Why women overcome those obstacles easier than men has yet to be researched. Perhaps it is connected to the fact that in the past few decades girls have been continuously encouraged to pursue careers in former “male” areas.

However, despite this encouragement and their excellent achievements in such areas, women still do not seem to want to pursue those “male” careers. They might perform better than boys in schools and have higher university entry rates, but at least during university they return to acting in accordance with old gender stereotypes.

For instance, girls might have conquered “typically male” subjects in school and even out-performed boys, but at university level this interest in maths and technology seems to be lost again. Applicant numbers show that female students still opt for subjects typically associated with women instead of ‘male’ subjects such as mathematics, computing, natural sciences or technology.

In engineering and technology or computer sciences more than two thirds of first year students are still male. In areas such as social sciences, arts, languages or nursing it is still the other way around. Only business, economics, media and journalism have somewhat balanced numbers.

Unsurprisingly, the universities in which the new gender gap is most apparent are those universities specialising in modern languages, humanities or nursing – subjects that are traditionally associated with women.
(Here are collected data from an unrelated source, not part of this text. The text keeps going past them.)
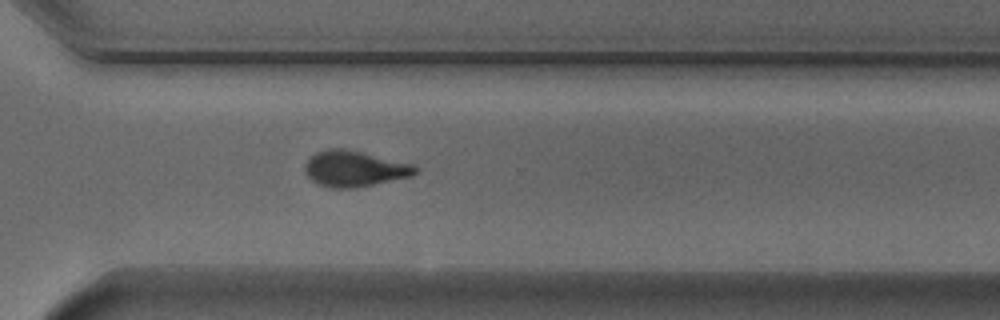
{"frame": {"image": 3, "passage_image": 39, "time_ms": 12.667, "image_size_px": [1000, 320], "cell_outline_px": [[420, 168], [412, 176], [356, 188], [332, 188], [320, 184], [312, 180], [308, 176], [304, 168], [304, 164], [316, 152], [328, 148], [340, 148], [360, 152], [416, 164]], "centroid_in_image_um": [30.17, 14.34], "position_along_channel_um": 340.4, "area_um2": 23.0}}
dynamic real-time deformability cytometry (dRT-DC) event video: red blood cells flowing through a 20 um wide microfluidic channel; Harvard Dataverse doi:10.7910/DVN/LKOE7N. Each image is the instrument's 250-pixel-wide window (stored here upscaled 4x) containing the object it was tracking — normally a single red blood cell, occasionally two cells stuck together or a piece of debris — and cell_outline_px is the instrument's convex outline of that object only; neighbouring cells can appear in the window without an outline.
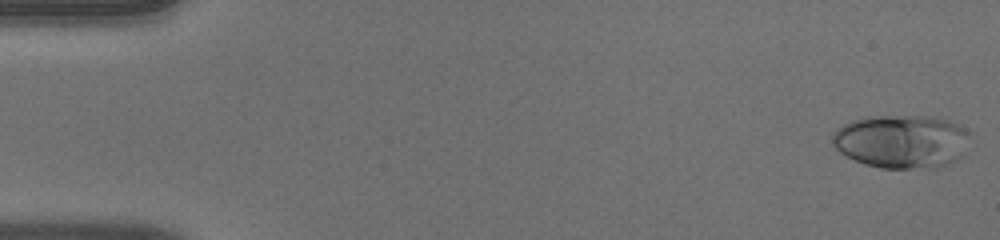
{"species": "human", "species_latin": "Homo sapiens", "temperature_condition": "warm", "stored_images_in_passage": 51, "camera_frame_rate_fps": 3000, "um_per_image_px": 0.085, "donor": {"sex": "male"}, "frame": {"image": 1, "passage_image": 1, "time_ms": 0.0, "image_size_px": [1000, 240], "cell_outline_px": [[968, 132], [964, 156], [956, 160], [944, 164], [912, 168], [880, 168], [864, 164], [840, 152], [832, 144], [832, 132], [844, 124], [852, 120], [868, 116], [924, 116], [948, 120], [964, 128]], "centroid_in_image_um": [76.59, 12.0], "position_along_channel_um": 8.4, "area_um2": 42.43}}
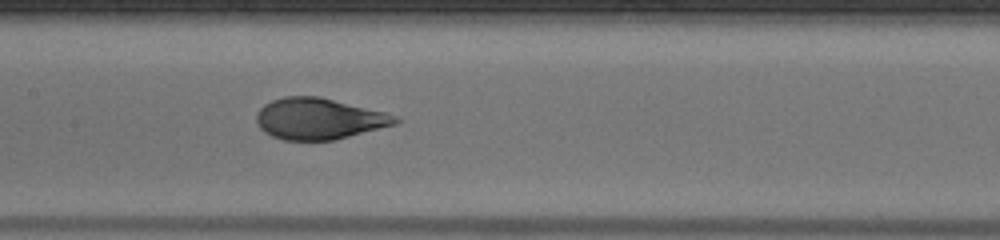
{"frame": {"image": 2, "passage_image": 25, "time_ms": 8.0, "image_size_px": [1000, 240], "cell_outline_px": [[404, 120], [396, 124], [332, 140], [284, 140], [272, 136], [264, 132], [256, 124], [256, 112], [264, 104], [272, 100], [284, 96], [320, 96], [384, 112], [396, 116]], "centroid_in_image_um": [27.08, 10.08], "position_along_channel_um": 180.3, "area_um2": 33.35}}
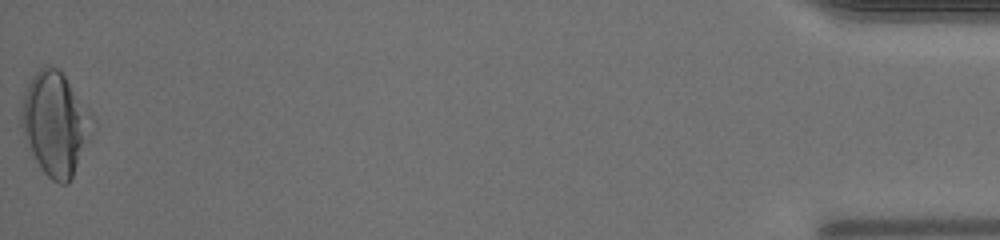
{"frame": {"image": 3, "passage_image": 51, "time_ms": 16.667, "image_size_px": [1000, 240], "cell_outline_px": [[88, 140], [72, 176], [68, 184], [60, 184], [52, 180], [40, 168], [24, 136], [20, 124], [20, 108], [28, 84], [32, 76], [40, 68], [48, 64], [60, 68], [84, 116]], "centroid_in_image_um": [4.53, 10.54], "position_along_channel_um": 430.7, "area_um2": 39.82}, "authors_computed_cell_mechanics": {"area_um2": 34.9112, "velocity_mm_per_s": 4.0187, "shape_relaxation_time_tau1_ms": 5.3261, "shape_relaxation_time_tau2_ms": null, "deformation_change_tau1": 0.2479, "deformation_change_tau2": null}}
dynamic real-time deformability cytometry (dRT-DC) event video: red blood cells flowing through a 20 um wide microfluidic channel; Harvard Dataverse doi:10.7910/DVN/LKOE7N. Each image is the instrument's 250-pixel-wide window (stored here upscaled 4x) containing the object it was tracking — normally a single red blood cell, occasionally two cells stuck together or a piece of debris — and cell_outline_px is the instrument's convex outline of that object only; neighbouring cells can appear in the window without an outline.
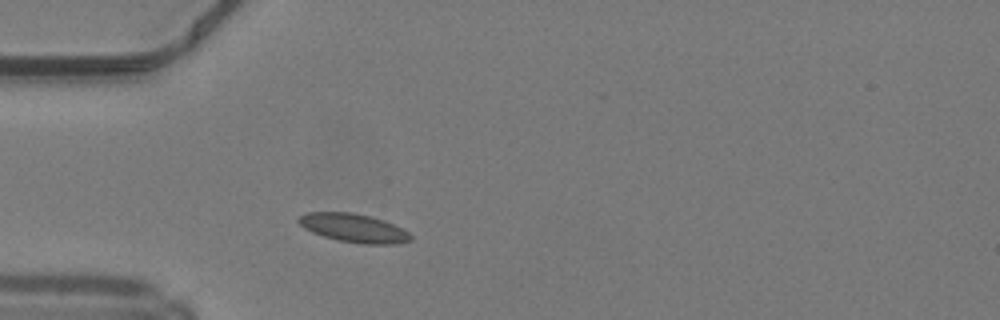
{"species": "common noctule bat (a hibernating species)", "species_latin": "Nyctalus noctula", "temperature_condition": "warm", "stored_images_in_passage": 36, "camera_frame_rate_fps": 3000, "um_per_image_px": 0.085, "animal": {"sex": "male", "body_mass_g": 19.2, "forearm_length_mm": 51.8}, "frame": {"image": 1, "passage_image": 1, "time_ms": 0.0, "image_size_px": [1000, 320], "cell_outline_px": [[412, 240], [396, 244], [364, 244], [336, 240], [312, 232], [304, 228], [296, 220], [304, 212], [352, 212], [384, 220], [408, 232], [412, 236]], "centroid_in_image_um": [30.04, 19.38], "position_along_channel_um": 55.0, "area_um2": 18.61}}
Last year, more than 70 percent of first years at institutions such as the University of Arts in London, Stranmillis University College in Belfast – which has a focus on teacher training and health studies – the Institute of Education in London or Queen Margaret University in Edinburgh were female.

In contrast, at Imperial College London, an institution for technology, science and medicine, the old gender gap with a large majority of male students remains. Also, at Oxford and Cambridge entry levels of men are still slightly higher than those of women.
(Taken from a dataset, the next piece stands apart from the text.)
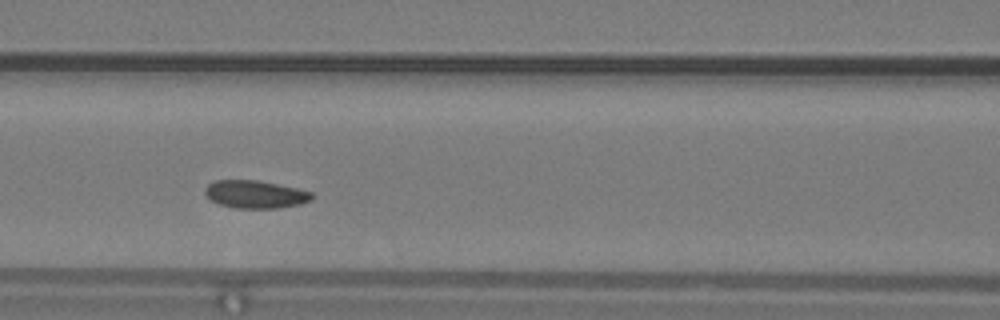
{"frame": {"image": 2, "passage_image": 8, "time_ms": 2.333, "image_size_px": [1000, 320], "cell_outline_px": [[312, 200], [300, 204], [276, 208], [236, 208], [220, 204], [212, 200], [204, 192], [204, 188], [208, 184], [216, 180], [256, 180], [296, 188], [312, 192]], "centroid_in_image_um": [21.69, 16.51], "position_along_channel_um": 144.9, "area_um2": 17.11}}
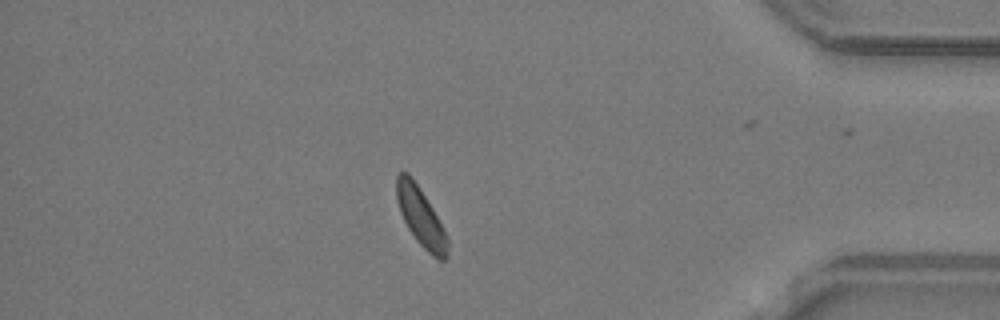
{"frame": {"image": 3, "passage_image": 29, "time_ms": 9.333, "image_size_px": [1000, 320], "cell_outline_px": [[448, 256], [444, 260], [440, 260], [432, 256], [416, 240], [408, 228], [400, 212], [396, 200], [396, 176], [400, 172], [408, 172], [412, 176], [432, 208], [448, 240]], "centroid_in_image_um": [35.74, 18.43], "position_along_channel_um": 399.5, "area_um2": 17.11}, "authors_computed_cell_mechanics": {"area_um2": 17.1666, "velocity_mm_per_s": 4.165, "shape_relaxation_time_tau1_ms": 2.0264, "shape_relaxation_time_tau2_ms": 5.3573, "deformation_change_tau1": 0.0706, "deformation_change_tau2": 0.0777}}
Recent studies do show that girls perform better than boys at all ages in school and are much more likely to go to university. Two reasons for this development are that women manage to enter “typically male” subjects while men struggle with “typically female” subjects, and that class differences are more distinctive amongst men than amongst women. Still, women do not pursue careers in “typically male” areas.

Moreover, the gender gap has been narrowing over the past years. The next success story might be about the boys.